*Exercise description:*
I would like every record reproduced exactly, with the pictures left out.

Pixel coordinate tracking data
= Beginning of Section =

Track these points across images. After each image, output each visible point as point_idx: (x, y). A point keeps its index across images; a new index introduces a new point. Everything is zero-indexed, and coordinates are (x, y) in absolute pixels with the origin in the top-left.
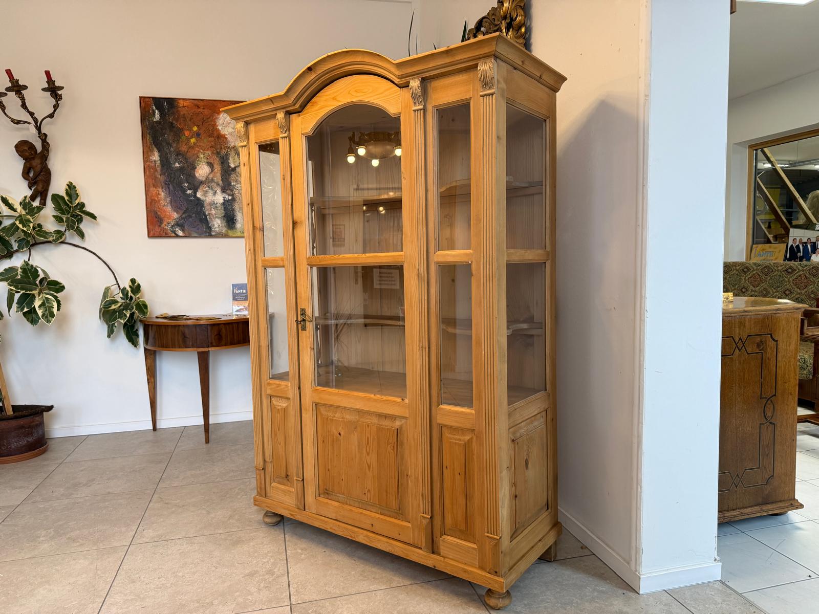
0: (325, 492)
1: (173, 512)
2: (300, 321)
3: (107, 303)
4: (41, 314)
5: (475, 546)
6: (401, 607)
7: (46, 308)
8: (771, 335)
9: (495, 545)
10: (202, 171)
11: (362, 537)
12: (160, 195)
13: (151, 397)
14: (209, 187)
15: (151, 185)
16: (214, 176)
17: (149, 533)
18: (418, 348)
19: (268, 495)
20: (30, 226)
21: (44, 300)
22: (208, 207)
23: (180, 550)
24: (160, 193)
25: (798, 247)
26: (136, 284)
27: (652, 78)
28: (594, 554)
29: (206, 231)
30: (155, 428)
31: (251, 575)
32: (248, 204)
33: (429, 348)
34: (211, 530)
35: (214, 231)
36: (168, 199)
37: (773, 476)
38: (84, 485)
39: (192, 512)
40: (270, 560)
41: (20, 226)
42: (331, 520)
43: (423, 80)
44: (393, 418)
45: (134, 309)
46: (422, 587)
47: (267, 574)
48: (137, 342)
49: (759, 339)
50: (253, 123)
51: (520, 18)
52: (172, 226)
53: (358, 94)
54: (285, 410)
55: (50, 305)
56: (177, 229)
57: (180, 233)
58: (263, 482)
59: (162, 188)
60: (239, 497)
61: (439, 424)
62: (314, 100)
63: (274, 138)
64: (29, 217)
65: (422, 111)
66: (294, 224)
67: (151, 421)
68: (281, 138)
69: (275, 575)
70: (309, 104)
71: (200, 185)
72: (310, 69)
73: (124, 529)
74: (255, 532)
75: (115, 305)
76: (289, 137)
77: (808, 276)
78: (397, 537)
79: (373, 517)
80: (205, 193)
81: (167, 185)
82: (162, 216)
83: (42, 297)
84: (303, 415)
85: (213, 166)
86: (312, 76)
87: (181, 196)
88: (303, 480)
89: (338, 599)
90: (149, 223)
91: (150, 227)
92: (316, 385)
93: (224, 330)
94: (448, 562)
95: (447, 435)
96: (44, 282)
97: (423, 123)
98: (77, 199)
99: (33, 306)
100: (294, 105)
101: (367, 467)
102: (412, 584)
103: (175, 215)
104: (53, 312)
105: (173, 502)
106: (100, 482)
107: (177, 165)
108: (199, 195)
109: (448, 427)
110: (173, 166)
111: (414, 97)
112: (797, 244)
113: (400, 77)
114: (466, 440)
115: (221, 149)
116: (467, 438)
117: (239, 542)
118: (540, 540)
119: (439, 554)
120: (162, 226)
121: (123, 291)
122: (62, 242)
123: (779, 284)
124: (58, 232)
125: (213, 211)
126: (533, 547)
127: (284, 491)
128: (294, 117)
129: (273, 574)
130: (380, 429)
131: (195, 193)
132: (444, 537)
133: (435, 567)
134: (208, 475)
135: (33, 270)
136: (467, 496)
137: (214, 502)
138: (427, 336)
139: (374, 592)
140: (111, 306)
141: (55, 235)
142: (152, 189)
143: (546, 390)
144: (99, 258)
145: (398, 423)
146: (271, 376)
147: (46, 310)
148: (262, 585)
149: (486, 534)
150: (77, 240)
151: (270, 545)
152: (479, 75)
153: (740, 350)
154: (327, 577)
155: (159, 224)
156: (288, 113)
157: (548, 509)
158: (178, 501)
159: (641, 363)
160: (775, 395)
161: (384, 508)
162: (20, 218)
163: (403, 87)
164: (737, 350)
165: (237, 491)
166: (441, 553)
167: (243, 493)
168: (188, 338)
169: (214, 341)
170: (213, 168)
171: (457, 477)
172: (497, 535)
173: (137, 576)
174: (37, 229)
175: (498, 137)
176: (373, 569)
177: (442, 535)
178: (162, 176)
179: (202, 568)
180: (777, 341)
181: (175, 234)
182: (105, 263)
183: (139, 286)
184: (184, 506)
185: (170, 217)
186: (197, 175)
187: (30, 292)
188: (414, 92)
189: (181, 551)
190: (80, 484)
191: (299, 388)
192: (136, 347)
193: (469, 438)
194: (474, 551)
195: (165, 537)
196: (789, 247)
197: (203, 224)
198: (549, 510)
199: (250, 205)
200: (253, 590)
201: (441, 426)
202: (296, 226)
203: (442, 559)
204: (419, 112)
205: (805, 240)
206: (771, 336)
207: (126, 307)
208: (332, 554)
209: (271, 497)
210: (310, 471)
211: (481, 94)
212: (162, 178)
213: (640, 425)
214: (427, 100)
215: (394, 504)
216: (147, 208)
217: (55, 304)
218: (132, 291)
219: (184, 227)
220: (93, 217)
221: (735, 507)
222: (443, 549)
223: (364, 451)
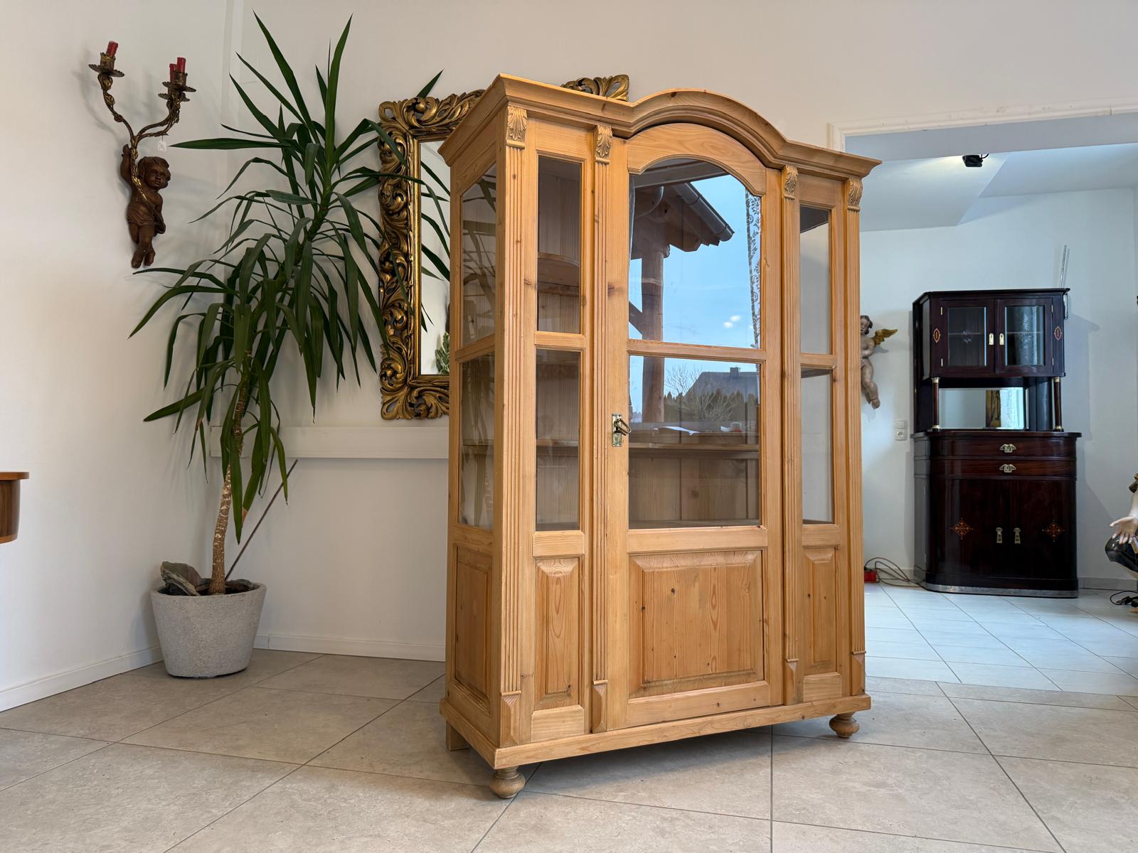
2: (613, 433)
5: (837, 674)
9: (862, 661)
44: (744, 552)
53: (714, 152)
66: (609, 289)
68: (597, 161)
72: (674, 94)
79: (716, 694)
88: (606, 680)
95: (810, 558)
101: (712, 627)
109: (810, 548)
127: (561, 717)
130: (730, 570)
132: (806, 678)
133: (803, 717)
145: (751, 558)
149: (855, 653)
161: (733, 674)
166: (804, 700)
171: (823, 601)
188: (792, 179)
191: (605, 535)
194: (837, 680)
202: (610, 294)
211: (849, 207)
215: (749, 662)
222: (808, 693)
223: (708, 605)
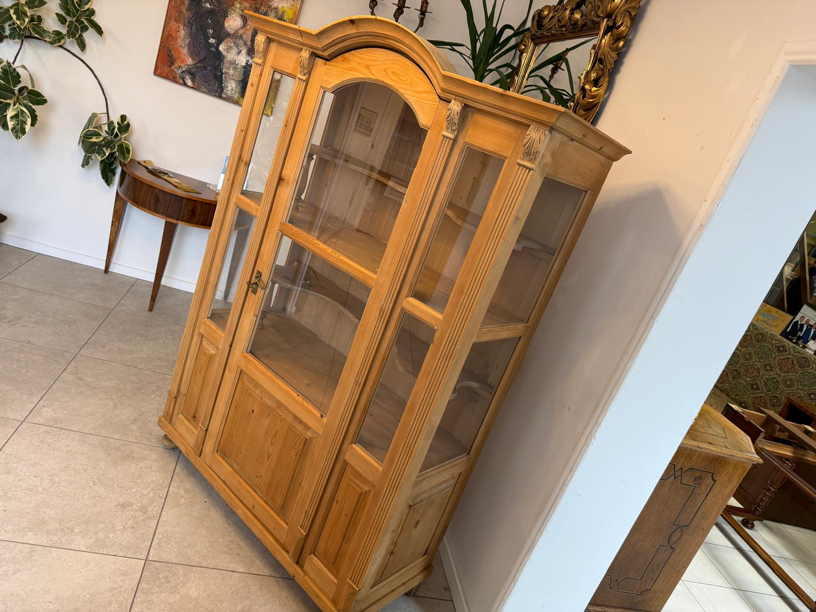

= End of Section =

*Solution below:*
Track these points across images. After each image, output each visible point as point_idx: (x, y). A point keeps its index across images; a new index introduces a new point. Everything is zero-indexed, and coordinates are (x, y) in absolute pixels with the origin in the top-left.
0: (325, 492)
1: (173, 512)
2: (300, 321)
3: (107, 303)
4: (41, 314)
5: (475, 546)
6: (401, 607)
7: (46, 308)
8: (771, 335)
9: (495, 545)
10: (202, 171)
11: (362, 537)
12: (160, 195)
13: (151, 397)
14: (209, 187)
15: (151, 185)
16: (214, 176)
17: (149, 533)
18: (418, 348)
19: (268, 495)
20: (30, 226)
21: (44, 300)
22: (208, 207)
23: (180, 550)
24: (160, 193)
25: (798, 247)
26: (136, 284)
27: (652, 78)
28: (594, 554)
29: (206, 231)
30: (155, 428)
31: (251, 575)
32: (248, 204)
33: (429, 348)
34: (211, 530)
35: (214, 231)
36: (168, 199)
37: (773, 476)
38: (84, 485)
39: (192, 512)
40: (270, 560)
41: (20, 226)
42: (331, 520)
43: (423, 80)
44: (393, 418)
45: (134, 309)
46: (422, 587)
47: (267, 574)
48: (137, 342)
49: (759, 339)
50: (253, 123)
51: (520, 18)
52: (172, 226)
53: (358, 94)
54: (285, 410)
55: (50, 305)
56: (177, 229)
57: (180, 233)
58: (263, 482)
59: (162, 188)
60: (239, 497)
61: (439, 424)
62: (314, 100)
63: (274, 138)
64: (29, 217)
65: (422, 111)
66: (294, 224)
67: (151, 421)
68: (281, 138)
69: (275, 575)
70: (309, 104)
71: (200, 185)
72: (310, 69)
73: (124, 529)
74: (255, 532)
75: (115, 305)
76: (289, 137)
77: (808, 276)
78: (397, 537)
79: (373, 517)
80: (205, 193)
81: (167, 185)
82: (162, 216)
83: (42, 297)
84: (303, 415)
85: (213, 166)
86: (312, 76)
87: (181, 196)
88: (303, 480)
89: (338, 599)
90: (149, 223)
91: (150, 227)
92: (316, 385)
93: (224, 330)
94: (448, 562)
95: (447, 435)
96: (44, 282)
97: (423, 123)
98: (77, 199)
99: (33, 306)
100: (294, 105)
101: (367, 467)
102: (412, 584)
103: (175, 215)
104: (53, 312)
105: (173, 502)
106: (100, 482)
107: (177, 165)
108: (199, 195)
109: (448, 427)
110: (173, 166)
111: (414, 97)
112: (797, 244)
113: (400, 77)
114: (466, 440)
115: (221, 149)
116: (467, 438)
117: (239, 542)
118: (540, 540)
119: (439, 554)
120: (162, 226)
121: (123, 291)
122: (62, 242)
123: (779, 284)
124: (58, 232)
125: (213, 211)
126: (533, 547)
127: (284, 491)
128: (294, 117)
129: (273, 574)
130: (380, 429)
131: (195, 193)
132: (444, 537)
133: (435, 567)
134: (208, 475)
135: (33, 270)
136: (467, 496)
137: (214, 502)
138: (427, 336)
139: (374, 592)
140: (111, 306)
141: (55, 235)
142: (152, 189)
143: (546, 390)
144: (99, 258)
145: (398, 423)
146: (271, 376)
147: (46, 310)
148: (262, 585)
149: (486, 534)
150: (77, 240)
151: (270, 545)
152: (479, 75)
153: (740, 350)
154: (327, 577)
155: (159, 224)
156: (288, 113)
157: (548, 509)
158: (178, 501)
159: (641, 363)
160: (775, 395)
161: (384, 508)
162: (20, 218)
163: (403, 87)
164: (737, 350)
165: (237, 491)
166: (441, 553)
167: (243, 493)
168: (188, 338)
169: (214, 341)
170: (213, 168)
171: (457, 477)
172: (497, 535)
173: (137, 576)
174: (37, 229)
175: (498, 137)
176: (373, 569)
177: (442, 535)
178: (162, 176)
179: (202, 568)
180: (777, 341)
181: (175, 234)
182: (105, 263)
183: (139, 286)
184: (184, 506)
185: (170, 217)
186: (197, 175)
187: (30, 292)
188: (414, 92)
189: (181, 551)
190: (80, 484)
191: (299, 388)
192: (136, 347)
193: (469, 438)
194: (474, 551)
195: (165, 537)
196: (789, 247)
197: (203, 224)
198: (549, 510)
199: (250, 205)
200: (253, 590)
201: (441, 426)
202: (296, 226)
203: (442, 559)
204: (419, 112)
205: (805, 240)
206: (771, 336)
207: (126, 307)
208: (332, 554)
209: (271, 497)
210: (310, 471)
211: (481, 94)
212: (162, 178)
213: (640, 425)
214: (427, 100)
215: (394, 504)
216: (147, 208)
217: (55, 304)
218: (132, 291)
219: (184, 227)
220: (93, 217)
221: (735, 507)
222: (443, 549)
223: (364, 451)
2: (613, 433)
5: (837, 674)
9: (862, 661)
44: (744, 552)
53: (714, 152)
66: (609, 289)
68: (597, 161)
72: (674, 94)
79: (716, 694)
88: (606, 680)
95: (810, 558)
101: (712, 627)
109: (810, 548)
127: (561, 717)
130: (730, 570)
132: (806, 678)
133: (803, 717)
145: (751, 558)
149: (855, 653)
161: (733, 674)
166: (804, 700)
171: (823, 601)
188: (792, 179)
191: (605, 535)
194: (837, 680)
202: (610, 294)
211: (849, 207)
215: (749, 662)
222: (808, 693)
223: (708, 605)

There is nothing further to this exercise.